Petunjuk Pengerjaan >>
1 - Jawablah pertanyaan berikut berdasarkan teks tentang backpacker.
(a) Komunitas apa yang disebut sebagai contoh komunitas Backpacker International?
(b) Rentang tahun berapa yang dicantumkan untuk masa remaja penulis?
(c) Soal apa yang membuat penulis sering beradu mulut dengan preman lokal?
2 - Tampilkan tanpa perubahan seluruh bagian teks tentang backpacker mulai dari "Ketika saya remaja" hingga "alias on line.".

Teks Bacaan >>
Backpacker digital kemungkinan tersesat atau diakali orang di perjalanan tidak akan terjadi. Bahkan bergabung dengan komunitas Backpacker International seperti couch surfing, bisa tidur gratis di mana pun berada. Aslkan rumah kita juga terbuka untuk disinggahi.
Ketika saya remaja (1980 - 82), setiap saya traveling, tempat tidur gratis saya di teras masjid, kantor polisi, pos ronda, stasiun kereta, terminal bus atau camping ground. Jika beruntung, sahabat pena yang saya kabari beberapa bulan sebelumnya lewat pos, menawari kamarnya untuk ditumpangi. Sering juga beradu mulut dengan preman lokal hanya persoalan harga tiket bus antar kota yang mahal. Sekarang semuanya serba digital alias on line.

Data yang Diberikan >>
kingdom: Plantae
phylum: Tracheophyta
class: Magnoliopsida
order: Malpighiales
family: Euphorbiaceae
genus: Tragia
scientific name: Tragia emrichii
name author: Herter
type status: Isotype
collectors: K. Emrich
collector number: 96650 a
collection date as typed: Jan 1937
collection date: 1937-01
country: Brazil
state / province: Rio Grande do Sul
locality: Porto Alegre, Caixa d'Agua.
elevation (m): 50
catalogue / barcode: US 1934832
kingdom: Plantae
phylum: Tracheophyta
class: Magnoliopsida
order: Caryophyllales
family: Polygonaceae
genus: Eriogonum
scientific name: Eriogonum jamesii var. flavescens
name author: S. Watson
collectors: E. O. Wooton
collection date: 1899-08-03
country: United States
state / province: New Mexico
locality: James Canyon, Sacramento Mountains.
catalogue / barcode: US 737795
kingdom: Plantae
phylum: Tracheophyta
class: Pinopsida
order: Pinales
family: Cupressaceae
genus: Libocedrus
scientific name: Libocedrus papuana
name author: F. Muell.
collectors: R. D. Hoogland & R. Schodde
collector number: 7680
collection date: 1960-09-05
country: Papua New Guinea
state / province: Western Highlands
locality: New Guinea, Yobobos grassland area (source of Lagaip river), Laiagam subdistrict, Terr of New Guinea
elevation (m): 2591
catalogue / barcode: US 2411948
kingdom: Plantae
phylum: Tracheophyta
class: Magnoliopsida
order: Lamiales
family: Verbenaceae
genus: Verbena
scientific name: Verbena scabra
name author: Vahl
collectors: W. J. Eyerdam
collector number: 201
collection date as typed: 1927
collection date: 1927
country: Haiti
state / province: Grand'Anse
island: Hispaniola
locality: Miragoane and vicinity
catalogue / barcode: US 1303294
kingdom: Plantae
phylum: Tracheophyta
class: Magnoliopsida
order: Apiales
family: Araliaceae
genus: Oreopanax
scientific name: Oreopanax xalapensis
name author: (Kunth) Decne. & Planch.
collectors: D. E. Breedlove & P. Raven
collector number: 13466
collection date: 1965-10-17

Uraian Jawaban >>
1 -
(a) Couch surfing.
(b) 1980 - 82.
(c) Harga tiket bus antarkota yang mahal.

2 -
Ketika saya remaja (1980 - 82), setiap saya traveling, tempat tidur gratis saya di teras masjid, kantor polisi, pos ronda, stasiun kereta, terminal bus atau camping ground. Jika beruntung, sahabat pena yang saya kabari beberapa bulan sebelumnya lewat pos, menawari kamarnya untuk ditumpangi. Sering juga beradu mulut dengan preman lokal hanya persoalan harga tiket bus antar kota yang mahal. Sekarang semuanya serba digital alias on line.